Stored data
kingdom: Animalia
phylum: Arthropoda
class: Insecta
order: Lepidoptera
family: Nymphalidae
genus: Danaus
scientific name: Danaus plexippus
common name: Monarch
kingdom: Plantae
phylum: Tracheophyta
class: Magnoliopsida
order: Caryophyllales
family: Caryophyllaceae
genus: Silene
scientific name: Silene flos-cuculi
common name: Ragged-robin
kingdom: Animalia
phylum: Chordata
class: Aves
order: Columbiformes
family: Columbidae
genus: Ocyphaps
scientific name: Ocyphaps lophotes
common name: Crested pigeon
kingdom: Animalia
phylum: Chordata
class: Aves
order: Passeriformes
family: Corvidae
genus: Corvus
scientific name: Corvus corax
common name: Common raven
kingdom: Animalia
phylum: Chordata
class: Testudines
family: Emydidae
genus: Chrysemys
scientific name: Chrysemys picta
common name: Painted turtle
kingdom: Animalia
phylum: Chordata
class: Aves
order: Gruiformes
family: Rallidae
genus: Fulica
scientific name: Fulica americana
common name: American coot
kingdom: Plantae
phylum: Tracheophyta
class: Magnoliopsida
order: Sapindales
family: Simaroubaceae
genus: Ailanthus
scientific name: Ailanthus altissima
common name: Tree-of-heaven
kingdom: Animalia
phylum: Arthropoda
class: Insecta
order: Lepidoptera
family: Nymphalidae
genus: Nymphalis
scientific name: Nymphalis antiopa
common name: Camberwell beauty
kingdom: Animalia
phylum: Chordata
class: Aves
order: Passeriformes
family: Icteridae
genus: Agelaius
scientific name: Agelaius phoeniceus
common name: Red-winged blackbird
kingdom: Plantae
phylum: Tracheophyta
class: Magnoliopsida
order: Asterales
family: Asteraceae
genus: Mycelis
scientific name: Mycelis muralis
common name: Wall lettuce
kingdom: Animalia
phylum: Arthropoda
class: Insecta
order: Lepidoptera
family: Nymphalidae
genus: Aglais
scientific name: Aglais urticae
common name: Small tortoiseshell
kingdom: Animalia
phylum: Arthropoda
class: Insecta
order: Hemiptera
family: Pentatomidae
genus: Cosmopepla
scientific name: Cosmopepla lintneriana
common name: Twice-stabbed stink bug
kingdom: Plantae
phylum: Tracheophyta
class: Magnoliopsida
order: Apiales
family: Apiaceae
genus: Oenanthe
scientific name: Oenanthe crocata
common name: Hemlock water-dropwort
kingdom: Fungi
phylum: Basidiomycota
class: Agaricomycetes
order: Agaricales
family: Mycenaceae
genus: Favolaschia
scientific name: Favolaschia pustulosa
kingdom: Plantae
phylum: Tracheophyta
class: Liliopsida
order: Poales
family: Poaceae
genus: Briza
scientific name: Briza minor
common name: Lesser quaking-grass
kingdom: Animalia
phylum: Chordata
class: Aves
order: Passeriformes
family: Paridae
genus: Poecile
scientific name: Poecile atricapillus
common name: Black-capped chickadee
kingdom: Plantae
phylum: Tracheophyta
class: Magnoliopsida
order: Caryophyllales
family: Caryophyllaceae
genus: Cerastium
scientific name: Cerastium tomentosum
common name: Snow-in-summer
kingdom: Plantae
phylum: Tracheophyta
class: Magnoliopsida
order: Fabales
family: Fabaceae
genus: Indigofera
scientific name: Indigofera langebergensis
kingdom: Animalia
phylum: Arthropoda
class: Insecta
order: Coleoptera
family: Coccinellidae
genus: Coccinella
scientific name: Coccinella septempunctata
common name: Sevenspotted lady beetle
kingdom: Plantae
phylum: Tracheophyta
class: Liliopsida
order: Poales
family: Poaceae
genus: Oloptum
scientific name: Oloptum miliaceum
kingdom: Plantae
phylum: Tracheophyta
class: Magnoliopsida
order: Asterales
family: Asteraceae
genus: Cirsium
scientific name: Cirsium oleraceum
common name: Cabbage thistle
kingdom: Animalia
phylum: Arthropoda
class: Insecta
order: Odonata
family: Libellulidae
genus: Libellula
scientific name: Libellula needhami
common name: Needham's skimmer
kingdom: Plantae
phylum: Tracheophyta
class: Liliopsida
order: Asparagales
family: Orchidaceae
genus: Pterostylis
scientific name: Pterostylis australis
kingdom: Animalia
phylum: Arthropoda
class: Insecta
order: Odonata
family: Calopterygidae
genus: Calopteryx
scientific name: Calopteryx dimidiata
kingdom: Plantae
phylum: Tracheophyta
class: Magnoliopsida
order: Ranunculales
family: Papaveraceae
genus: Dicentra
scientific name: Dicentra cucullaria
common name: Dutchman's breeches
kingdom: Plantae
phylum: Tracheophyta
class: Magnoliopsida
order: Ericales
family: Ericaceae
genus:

WHAT THE EXERCISE ASKS:
Please change "common name" to "vernacular name" everywhere it appears in the listing above, leaving every other part of the lines unchanged.

IN RESPONSE:
kingdom: Animalia
phylum: Arthropoda
class: Insecta
order: Lepidoptera
family: Nymphalidae
genus: Danaus
scientific name: Danaus plexippus
vernacular name: Monarch
kingdom: Plantae
phylum: Tracheophyta
class: Magnoliopsida
order: Caryophyllales
family: Caryophyllaceae
genus: Silene
scientific name: Silene flos-cuculi
vernacular name: Ragged-robin
kingdom: Animalia
phylum: Chordata
class: Aves
order: Columbiformes
family: Columbidae
genus: Ocyphaps
scientific name: Ocyphaps lophotes
vernacular name: Crested pigeon
kingdom: Animalia
phylum: Chordata
class: Aves
order: Passeriformes
family: Corvidae
genus: Corvus
scientific name: Corvus corax
vernacular name: Common raven
kingdom: Animalia
phylum: Chordata
class: Testudines
family: Emydidae
genus: Chrysemys
scientific name: Chrysemys picta
vernacular name: Painted turtle
kingdom: Animalia
phylum: Chordata
class: Aves
order: Gruiformes
family: Rallidae
genus: Fulica
scientific name: Fulica americana
vernacular name: American coot
kingdom: Plantae
phylum: Tracheophyta
class: Magnoliopsida
order: Sapindales
family: Simaroubaceae
genus: Ailanthus
scientific name: Ailanthus altissima
vernacular name: Tree-of-heaven
kingdom: Animalia
phylum: Arthropoda
class: Insecta
order: Lepidoptera
family: Nymphalidae
genus: Nymphalis
scientific name: Nymphalis antiopa
vernacular name: Camberwell beauty
kingdom: Animalia
phylum: Chordata
class: Aves
order: Passeriformes
family: Icteridae
genus: Agelaius
scientific name: Agelaius phoeniceus
vernacular name: Red-winged blackbird
kingdom: Plantae
phylum: Tracheophyta
class: Magnoliopsida
order: Asterales
family: Asteraceae
genus: Mycelis
scientific name: Mycelis muralis
vernacular name: Wall lettuce
kingdom: Animalia
phylum: Arthropoda
class: Insecta
order: Lepidoptera
family: Nymphalidae
genus: Aglais
scientific name: Aglais urticae
vernacular name: Small tortoiseshell
kingdom: Animalia
phylum: Arthropoda
class: Insecta
order: Hemiptera
family: Pentatomidae
genus: Cosmopepla
scientific name: Cosmopepla lintneriana
vernacular name: Twice-stabbed stink bug
kingdom: Plantae
phylum: Tracheophyta
class: Magnoliopsida
order: Apiales
family: Apiaceae
genus: Oenanthe
scientific name: Oenanthe crocata
vernacular name: Hemlock water-dropwort
kingdom: Fungi
phylum: Basidiomycota
class: Agaricomycetes
order: Agaricales
family: Mycenaceae
genus: Favolaschia
scientific name: Favolaschia pustulosa
kingdom: Plantae
phylum: Tracheophyta
class: Liliopsida
order: Poales
family: Poaceae
genus: Briza
scientific name: Briza minor
vernacular name: Lesser quaking-grass
kingdom: Animalia
phylum: Chordata
class: Aves
order: Passeriformes
family: Paridae
genus: Poecile
scientific name: Poecile atricapillus
vernacular name: Black-capped chickadee
kingdom: Plantae
phylum: Tracheophyta
class: Magnoliopsida
order: Caryophyllales
family: Caryophyllaceae
genus: Cerastium
scientific name: Cerastium tomentosum
vernacular name: Snow-in-summer
kingdom: Plantae
phylum: Tracheophyta
class: Magnoliopsida
order: Fabales
family: Fabaceae
genus: Indigofera
scientific name: Indigofera langebergensis
kingdom: Animalia
phylum: Arthropoda
class: Insecta
order: Coleoptera
family: Coccinellidae
genus: Coccinella
scientific name: Coccinella septempunctata
vernacular name: Sevenspotted lady beetle
kingdom: Plantae
phylum: Tracheophyta
class: Liliopsida
order: Poales
family: Poaceae
genus: Oloptum
scientific name: Oloptum miliaceum
kingdom: Plantae
phylum: Tracheophyta
class: Magnoliopsida
order: Asterales
family: Asteraceae
genus: Cirsium
scientific name: Cirsium oleraceum
vernacular name: Cabbage thistle
kingdom: Animalia
phylum: Arthropoda
class: Insecta
order: Odonata
family: Libellulidae
genus: Libellula
scientific name: Libellula needhami
vernacular name: Needham's skimmer
kingdom: Plantae
phylum: Tracheophyta
class: Liliopsida
order: Asparagales
family: Orchidaceae
genus: Pterostylis
scientific name: Pterostylis australis
kingdom: Animalia
phylum: Arthropoda
class: Insecta
order: Odonata
family: Calopterygidae
genus: Calopteryx
scientific name: Calopteryx dimidiata
kingdom: Plantae
phylum: Tracheophyta
class: Magnoliopsida
order: Ranunculales
family: Papaveraceae
genus: Dicentra
scientific name: Dicentra cucullaria
vernacular name: Dutchman's breeches
kingdom: Plantae
phylum: Tracheophyta
class: Magnoliopsida
order: Ericales
family: Ericaceae
genus:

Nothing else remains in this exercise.